AN old-style English pub serving up good, old English, hearty grub at an affordable price. Very little could be finer and it is one of the things the atmospheric Hamilton Russell Arms, in Thorpe Thewles, near Stockton does. But it doesn’t stop there.

Among the classic British pub meals, the fish and chips, the beef and ale pies, there’s so much else on offer such as Indian and Thai, you’d think there must be a whole army of chefs slaving in the kitchen.

Printing the menu takes a full eight pages of A4. There are eight starters, 31 main meals (not including a special menu on Sundays).

You’ll find a children’s menu, a vegetarian menu, a steak menu, “from the sea” menu, light bites menu and a pasta menu even before you get to the deserts and liqueurs.

We were told it was a newlydesigned menu and, by any reckoning, it’s a seriously ambitious effort with the average price of a main meal around the £10 mark.

We arrived on a Tuesday night, apologising for lateness but were greeted with smiles by the girl behind the bar. Drinking in the atmosphere in this surprisingly big pub with our pricey drinks (£9.60 for a large wine and a pint of lager) we both relaxed.

There’s the wooden beams with the corny quotes “come and sup a while” written in flowery writing, the fire places, comfy seats.

It’s roomy with soft lights and has bags of ambience despite its large size.

Looking at the menu I go for the more classic, British pub options. I ordered mushroom and Stilton on bread for starters (£5.25) and pork and mashed potato with a creamy sauce for main (£10.50). My partner went for whitebait with horseradish (£5.20) and fancied something spicy and not-toobland for her main: hoi sin beef served with a “timbale”

of rice (£10.50).

My food, the more traditional pub fare, was well worth the price. The mushrooms were tasty, the Stilton wellmelted, the bread not overcooked or stale. My pork was thick and tender, the sauce surprisingly delicate.

My partner’s breaded whitebait was slightly over cooked, a bit too crispy but the horseradish was good: it seemed home grown and was strong and fiery, to our taste but probably a bit much for others. The strips of beef were slightly chewy, nothing fatal. The hoi sin sauce tasted, to me, like the kind of sauce you get in a packet, but that may be unfair.

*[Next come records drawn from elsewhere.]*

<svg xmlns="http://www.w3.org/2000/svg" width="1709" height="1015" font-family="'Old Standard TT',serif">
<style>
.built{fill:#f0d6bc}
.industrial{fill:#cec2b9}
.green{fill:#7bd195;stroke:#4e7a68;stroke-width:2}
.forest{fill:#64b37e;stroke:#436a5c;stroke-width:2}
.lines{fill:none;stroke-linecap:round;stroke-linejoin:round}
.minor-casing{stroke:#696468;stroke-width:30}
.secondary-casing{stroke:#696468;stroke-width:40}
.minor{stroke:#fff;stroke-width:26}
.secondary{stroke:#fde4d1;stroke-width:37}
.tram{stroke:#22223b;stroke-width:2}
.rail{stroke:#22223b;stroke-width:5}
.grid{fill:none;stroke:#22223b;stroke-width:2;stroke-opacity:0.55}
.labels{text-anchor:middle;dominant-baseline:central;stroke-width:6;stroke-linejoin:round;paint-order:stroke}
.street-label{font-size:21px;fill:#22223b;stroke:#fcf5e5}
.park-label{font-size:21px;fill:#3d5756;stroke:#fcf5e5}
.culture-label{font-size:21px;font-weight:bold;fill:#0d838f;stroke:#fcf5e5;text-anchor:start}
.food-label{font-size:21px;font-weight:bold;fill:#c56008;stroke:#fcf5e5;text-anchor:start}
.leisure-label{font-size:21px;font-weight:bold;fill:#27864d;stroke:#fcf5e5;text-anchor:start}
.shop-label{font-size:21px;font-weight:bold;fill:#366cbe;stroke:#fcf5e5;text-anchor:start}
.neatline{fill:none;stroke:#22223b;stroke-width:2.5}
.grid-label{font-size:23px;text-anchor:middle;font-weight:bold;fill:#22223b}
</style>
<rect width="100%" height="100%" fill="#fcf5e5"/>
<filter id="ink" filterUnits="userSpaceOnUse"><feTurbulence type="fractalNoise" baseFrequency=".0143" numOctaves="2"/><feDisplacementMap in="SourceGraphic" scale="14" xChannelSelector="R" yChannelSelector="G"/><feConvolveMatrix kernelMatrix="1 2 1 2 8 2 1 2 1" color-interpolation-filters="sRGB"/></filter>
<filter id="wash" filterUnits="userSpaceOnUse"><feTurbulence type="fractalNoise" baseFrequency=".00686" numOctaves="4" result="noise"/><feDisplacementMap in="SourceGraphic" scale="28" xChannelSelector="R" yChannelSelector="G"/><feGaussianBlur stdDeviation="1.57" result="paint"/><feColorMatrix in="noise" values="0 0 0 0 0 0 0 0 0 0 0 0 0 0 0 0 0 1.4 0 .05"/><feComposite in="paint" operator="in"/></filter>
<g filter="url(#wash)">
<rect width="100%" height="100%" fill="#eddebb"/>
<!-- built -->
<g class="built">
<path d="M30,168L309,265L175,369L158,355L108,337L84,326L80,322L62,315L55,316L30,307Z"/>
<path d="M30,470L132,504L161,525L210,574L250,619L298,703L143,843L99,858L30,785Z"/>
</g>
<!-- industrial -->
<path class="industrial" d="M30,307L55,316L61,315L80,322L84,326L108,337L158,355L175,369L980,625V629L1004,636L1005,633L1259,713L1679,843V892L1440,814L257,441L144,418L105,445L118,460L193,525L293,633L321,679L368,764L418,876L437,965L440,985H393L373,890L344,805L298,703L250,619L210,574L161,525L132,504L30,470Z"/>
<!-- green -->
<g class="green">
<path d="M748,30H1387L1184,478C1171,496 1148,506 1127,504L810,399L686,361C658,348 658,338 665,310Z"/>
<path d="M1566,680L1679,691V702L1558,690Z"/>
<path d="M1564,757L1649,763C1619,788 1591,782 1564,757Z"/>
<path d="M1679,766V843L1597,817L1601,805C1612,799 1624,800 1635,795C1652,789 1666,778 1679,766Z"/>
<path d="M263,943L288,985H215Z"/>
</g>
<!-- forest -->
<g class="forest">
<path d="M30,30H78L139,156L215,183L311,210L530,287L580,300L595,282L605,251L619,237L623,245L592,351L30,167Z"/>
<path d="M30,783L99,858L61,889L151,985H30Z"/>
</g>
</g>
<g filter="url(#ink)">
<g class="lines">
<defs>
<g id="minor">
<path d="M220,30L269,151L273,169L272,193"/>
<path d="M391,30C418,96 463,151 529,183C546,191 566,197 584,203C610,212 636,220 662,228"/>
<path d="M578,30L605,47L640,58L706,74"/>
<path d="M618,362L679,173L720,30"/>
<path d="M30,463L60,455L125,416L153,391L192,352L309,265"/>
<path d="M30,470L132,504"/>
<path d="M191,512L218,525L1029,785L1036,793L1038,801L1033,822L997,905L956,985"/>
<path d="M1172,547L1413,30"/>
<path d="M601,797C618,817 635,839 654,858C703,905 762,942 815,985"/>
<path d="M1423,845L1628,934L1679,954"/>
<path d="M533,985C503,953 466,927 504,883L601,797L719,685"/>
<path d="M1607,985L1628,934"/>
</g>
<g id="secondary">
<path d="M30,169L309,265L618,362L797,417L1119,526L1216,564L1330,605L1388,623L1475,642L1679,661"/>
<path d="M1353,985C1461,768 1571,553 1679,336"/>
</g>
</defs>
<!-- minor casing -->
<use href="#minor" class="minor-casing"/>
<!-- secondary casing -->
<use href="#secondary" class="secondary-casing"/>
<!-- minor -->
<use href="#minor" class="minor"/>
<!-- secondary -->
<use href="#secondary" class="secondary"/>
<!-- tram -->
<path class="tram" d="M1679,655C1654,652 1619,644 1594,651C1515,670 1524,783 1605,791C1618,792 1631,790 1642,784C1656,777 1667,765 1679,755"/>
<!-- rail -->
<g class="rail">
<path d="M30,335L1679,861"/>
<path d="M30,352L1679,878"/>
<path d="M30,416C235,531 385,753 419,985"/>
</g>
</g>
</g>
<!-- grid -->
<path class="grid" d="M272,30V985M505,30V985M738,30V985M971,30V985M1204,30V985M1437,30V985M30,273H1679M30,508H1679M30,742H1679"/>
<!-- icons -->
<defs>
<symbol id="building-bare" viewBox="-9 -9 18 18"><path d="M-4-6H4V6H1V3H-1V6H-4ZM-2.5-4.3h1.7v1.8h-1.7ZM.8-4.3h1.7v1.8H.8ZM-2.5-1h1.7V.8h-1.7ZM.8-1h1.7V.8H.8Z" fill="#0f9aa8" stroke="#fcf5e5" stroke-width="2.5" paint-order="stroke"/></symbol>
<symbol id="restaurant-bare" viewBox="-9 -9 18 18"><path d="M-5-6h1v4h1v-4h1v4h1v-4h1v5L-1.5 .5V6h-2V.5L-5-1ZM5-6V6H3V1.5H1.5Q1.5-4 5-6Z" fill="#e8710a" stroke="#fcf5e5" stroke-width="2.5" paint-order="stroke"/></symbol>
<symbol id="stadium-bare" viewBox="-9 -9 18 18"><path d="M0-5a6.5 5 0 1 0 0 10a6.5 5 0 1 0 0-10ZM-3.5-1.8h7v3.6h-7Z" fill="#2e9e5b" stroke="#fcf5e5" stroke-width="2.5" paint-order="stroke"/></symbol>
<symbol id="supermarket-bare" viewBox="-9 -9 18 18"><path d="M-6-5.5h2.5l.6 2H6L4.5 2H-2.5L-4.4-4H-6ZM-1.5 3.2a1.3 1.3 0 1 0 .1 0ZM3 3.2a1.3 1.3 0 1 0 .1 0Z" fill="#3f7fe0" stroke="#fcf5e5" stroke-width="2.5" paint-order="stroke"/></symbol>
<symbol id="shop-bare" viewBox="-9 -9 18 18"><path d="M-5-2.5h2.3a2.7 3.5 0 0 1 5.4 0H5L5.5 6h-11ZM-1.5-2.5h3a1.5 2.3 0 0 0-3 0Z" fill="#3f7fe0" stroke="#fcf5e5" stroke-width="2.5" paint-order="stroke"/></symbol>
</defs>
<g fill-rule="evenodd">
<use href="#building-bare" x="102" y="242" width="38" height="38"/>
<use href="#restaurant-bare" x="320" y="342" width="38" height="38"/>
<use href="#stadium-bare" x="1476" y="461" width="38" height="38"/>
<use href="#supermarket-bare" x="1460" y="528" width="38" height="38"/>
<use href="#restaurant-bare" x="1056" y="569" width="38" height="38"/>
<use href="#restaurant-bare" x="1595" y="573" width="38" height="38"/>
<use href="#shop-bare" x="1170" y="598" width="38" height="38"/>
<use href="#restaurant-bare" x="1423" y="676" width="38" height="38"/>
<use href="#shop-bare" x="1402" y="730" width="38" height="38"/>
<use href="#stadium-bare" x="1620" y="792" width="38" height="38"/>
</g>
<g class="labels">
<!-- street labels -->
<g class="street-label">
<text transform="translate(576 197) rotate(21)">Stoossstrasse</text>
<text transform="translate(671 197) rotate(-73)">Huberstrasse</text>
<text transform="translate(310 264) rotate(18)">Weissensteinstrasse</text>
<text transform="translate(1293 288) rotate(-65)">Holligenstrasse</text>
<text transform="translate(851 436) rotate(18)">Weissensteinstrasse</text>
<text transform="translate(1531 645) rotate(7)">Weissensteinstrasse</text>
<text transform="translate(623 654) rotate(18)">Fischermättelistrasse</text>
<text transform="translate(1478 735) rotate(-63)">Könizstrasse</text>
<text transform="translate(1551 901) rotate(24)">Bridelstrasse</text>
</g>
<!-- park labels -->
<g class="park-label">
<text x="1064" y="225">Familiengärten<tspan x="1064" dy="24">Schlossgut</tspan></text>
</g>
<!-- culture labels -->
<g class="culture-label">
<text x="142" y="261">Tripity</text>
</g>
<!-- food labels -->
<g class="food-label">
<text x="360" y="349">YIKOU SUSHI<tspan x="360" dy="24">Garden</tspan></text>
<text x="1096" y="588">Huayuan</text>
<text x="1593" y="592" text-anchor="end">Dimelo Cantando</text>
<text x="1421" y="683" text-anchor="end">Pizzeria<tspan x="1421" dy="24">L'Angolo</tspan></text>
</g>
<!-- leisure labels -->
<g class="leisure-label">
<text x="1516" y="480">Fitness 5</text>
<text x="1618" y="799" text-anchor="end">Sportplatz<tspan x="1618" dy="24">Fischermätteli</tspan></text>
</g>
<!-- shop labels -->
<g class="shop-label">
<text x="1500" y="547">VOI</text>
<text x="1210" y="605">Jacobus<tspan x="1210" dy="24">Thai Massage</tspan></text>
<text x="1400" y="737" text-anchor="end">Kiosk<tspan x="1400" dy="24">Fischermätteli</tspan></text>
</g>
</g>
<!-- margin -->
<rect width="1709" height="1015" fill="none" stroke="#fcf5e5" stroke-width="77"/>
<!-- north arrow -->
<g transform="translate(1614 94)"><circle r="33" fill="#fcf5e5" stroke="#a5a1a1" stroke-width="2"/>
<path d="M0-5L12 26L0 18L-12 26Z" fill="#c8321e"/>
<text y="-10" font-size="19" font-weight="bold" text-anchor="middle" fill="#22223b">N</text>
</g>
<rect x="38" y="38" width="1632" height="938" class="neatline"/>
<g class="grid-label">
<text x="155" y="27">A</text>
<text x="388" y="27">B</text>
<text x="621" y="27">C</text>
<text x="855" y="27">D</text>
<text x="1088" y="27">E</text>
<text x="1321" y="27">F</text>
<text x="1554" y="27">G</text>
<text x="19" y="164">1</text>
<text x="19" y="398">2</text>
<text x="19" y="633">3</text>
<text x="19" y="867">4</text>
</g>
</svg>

Overall the traditional, every-day pub food was superior and recommended as very good value for money, especially the pork. The hoi sin beef was not bad, and we didn’t feel ripped off at the £10 price. Maybe the good atmosphere led us to expect more.

After all that we were full but decided, purely out of a sense of duty you understand, to have a pudding. It was getting late, about 9.45pm, but our one and only waitress, a friendly, hard-working young woman, still took time to ask how we were. However, she was busy. The manager came and started to clean up tables.

After some time we grabbed his attention and asked for the menu. More time passed, another 15 minutes or so. In the end I got up and went looking for service.

It was worth the effort. The apple and toffee crumble (£6.50) matched the pork’s quality, with a fine crumble, not too heavy, and there wasn’t too much toffee to make it stodgy.

As we eat the manager was trying to clean up tables around us, sighing heavily, and, to be fair, it was well after 10pm. We began to feel guilty. However, our waitress, smiley and helpful, took time to chat a little and lightened the mood. She informed us the new menu is possibly going to be trimmed down, which makes sense.

We ended the evening by strolling around this picturesque village and noted the fact that Thorpe Thewles has a second pub, The Vane Arms, serving what looks like high quality food. The villagers are much blessed.